Merasakan Atmosfir Romantis di Pulau Nami
NU Online · Sabtu, 30 November 2013 | 11:01 WIB
Jakarta, NU Online
Setelah puas menikmati keindahan pulau Jeju, rombongan tur Muslim Korea mengarahkan tujuannya di daratan Korea pada Sabtu, (23/11) dengan tujuan pertama Pulau Nami, 63 km dari Seoul yang sangat populer setelah meledaknya drama Winter Sonata.
<>
Sebenarnya, pulau Nami hanyalah sebuah daratan setengah lingkaran di area Bendungan Cheongpyeong, di wilayah Chuncheon-si, Gangwon-do ini, berbentuk setengah lingkaran atau seperti sebuah mangkok. Pulau terbentuk karena pembuatan Dam di Sungai Han pada tahun 1944. Dinamai dengan Jenderal Nami, seorang perwira militer dengan semasa kerajaan Joseon yang mati dihukum karena dituduh mau memberontak. Makam jenderal tersebut ada di lokasi ini.
Sejak zaman dahulu, daerah ini sudah menjadi tujuan wisata penduduk Korea, tetapi setelah lokasi yang indah ini dijadikan tempat shooting drama Winter Sonata, wisatawan asing mulai memadati. Kami datang pada Sabtu sore, sehingga terjadi kemacetan karena berbarengan dengan masa libur akhir pekan.
Pemerintah Korea menjadikan lokasi ini seolah-olah negara tersendiri dengan nama Namimara Republik. Untuk masuk lokasi ini, harus mengambil visa alias tiket seharga 8000 won, 5000 won untuk masuk lokasi dan 3000 won untuk angkutan feri, yang ditempuh hanya 5 menit. Pengunjung sangat padat sehingga terjadi antrian panjang untuk menaiki feri. Kapal dua tingkat tersebut dihiasi dengan berbagai bendera dari seluruh dunia. Bagi yang suka tantangan, terdapat alternatif lain dengan menaiki flying fox dengan biaya 38.000 won, termasuk tiket masuk.
Jajaran pohon yang ditanam secara teratur dan rapi di seluruh pulau membuat spot ini menawarkan pemandangan indah dengan kesan yang berbeda-beda setiap musimnya. Tak heran, obyek ini menjadikan para penggila fotografi lupa diri.

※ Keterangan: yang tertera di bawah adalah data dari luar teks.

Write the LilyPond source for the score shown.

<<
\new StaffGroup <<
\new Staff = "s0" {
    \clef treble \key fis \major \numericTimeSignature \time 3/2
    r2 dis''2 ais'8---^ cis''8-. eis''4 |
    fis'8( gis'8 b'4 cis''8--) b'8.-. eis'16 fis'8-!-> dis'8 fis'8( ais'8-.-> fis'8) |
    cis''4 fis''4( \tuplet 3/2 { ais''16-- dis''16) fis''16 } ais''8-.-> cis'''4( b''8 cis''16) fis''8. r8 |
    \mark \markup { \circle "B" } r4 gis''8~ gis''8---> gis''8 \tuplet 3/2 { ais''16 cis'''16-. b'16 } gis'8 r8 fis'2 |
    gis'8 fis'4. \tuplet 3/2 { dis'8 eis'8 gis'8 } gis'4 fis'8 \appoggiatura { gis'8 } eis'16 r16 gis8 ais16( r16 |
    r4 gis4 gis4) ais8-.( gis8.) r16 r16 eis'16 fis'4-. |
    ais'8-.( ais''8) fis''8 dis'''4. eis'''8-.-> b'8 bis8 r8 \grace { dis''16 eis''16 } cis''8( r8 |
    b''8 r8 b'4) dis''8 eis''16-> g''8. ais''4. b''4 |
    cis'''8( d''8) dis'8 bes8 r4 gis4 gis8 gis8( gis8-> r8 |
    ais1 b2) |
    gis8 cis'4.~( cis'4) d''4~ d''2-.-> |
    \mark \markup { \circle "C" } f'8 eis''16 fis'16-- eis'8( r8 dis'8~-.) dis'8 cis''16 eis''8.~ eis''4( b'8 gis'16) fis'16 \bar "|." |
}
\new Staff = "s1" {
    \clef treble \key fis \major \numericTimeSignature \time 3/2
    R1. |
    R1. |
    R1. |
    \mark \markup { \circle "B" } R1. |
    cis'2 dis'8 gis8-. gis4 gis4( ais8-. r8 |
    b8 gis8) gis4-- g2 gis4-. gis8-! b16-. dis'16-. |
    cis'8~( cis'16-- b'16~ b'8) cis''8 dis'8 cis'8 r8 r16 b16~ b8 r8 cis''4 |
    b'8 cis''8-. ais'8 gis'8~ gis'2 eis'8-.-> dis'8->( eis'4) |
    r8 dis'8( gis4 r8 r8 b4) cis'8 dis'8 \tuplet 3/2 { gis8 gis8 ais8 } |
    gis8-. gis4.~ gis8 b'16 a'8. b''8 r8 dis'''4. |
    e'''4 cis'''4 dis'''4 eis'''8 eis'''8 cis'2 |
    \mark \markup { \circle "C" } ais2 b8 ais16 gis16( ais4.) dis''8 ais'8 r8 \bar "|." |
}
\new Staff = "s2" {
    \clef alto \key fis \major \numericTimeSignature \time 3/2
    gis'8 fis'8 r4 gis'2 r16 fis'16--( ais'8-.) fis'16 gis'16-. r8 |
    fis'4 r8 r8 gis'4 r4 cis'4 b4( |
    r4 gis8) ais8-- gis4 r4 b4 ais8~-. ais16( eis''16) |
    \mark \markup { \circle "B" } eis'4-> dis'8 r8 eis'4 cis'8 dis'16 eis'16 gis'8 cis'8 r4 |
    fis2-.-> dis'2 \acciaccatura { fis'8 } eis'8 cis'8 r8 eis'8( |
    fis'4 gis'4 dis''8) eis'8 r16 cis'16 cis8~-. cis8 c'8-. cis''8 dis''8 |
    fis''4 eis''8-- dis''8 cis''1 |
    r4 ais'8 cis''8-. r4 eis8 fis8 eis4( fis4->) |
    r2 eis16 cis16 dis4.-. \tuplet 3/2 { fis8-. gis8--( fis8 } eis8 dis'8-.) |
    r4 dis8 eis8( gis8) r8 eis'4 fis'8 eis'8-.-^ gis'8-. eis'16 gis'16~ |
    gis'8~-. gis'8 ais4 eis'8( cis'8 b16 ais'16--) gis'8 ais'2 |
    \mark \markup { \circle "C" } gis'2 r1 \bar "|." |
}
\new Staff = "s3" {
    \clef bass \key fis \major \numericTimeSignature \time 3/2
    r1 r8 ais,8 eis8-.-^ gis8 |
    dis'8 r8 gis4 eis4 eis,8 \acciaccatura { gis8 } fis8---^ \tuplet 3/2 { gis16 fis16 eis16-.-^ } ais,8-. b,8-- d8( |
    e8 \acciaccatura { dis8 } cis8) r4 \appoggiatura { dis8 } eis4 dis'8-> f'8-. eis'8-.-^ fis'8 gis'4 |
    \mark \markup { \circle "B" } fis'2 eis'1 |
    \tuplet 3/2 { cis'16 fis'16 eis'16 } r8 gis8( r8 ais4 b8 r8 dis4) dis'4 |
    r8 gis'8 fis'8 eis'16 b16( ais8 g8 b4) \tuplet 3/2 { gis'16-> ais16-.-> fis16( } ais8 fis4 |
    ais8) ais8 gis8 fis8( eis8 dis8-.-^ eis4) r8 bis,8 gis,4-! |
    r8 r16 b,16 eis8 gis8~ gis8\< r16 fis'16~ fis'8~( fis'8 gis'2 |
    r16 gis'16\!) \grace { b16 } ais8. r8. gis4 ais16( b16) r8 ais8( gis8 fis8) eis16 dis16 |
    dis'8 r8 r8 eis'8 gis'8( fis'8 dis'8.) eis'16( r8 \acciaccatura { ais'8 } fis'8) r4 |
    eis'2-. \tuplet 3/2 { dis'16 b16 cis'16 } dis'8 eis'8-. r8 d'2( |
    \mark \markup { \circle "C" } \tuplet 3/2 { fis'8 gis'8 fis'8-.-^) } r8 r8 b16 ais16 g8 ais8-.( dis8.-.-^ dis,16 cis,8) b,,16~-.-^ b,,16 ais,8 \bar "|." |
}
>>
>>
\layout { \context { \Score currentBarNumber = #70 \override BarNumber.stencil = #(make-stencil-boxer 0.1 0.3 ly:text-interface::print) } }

Atas perannya dalam mempopulerkan Pulau Nami dalam kancah internasional, dua pemeran utama Winter Sonata Joon Sang dan Yoo Jin dibuatkan patung perunggu. Lokasi ini juga menjadi obyek favorit foto, khususnya bagi kalangan pecinta drama Korea.
Lokasi ini menyediakan musholla yang terletak di lantai 2 perputakaan. Lokasinya sangat strategis karena berada di tengah-tengah pulau sehingga mudah dijangkau. Tulisan musholla pun ditulis dengan gaya kaligrafi China yang indah. Di dalamnya sudah tersedia mukena dan sajadah, bahkan terdapat buku yasin dan tahlil yang dijajar bersanding dengan Al-Qur’an. Kami sholat jama dan qashar dengan imam Kiai Masdar Farid Mas’udi.
Selanjutnya, rombongan bergerak ke Yongpyong ski resort. Membayangkannya tentu sudah sangat menarik, bagi kami-kami yang biasa berpanas-panasan di Jakarta. Berjarak sekitar 200 km dari Seoul lokasi ini merupakan ski resort terbesar di Korea Selatan. Dengan jarak tersebut, kami memerlukan waktu sekitar 3 jam sehingga sampai di penginapan sekitar pukul 10 malam.
Terdapat dua pilihan tempat tidur, pertama bergaya Barat dengan ranjang dan kedua bergaya Korea dengan sistem ondol, yaitu pemanasan lantai gaya Korea. Dulu mereka menggunakan kayu bakar, sekarang menggunakan gas.
Saya sengaja memilih tidur di lantai, untuk merasakan bagaimana rakyat Korea hidup di musim dingin. Tidur dengan kasur tipis dan lantai yang hangat membuat saya terlelap. Lebih nikmat daripada tidur diatas ranjang. Rasanya kembali seperti ketika di pesantren, saat tidur hanya beralaskan tikar tipis. Dari balik kaca kamar resort, kami melihat lampu-lampu penerangan di area ski. Banyak sekali orang yang bermain ski, meluncur dari atas pegunungan dan beraksi dengan berbagai gaya. Yongpyong memiliki 28 tempat pendakian bermain ski untuk level pemula, menengah, dan mahir. Lokasi ini akan menjadi arena olimpiade musim dingin pada 2018.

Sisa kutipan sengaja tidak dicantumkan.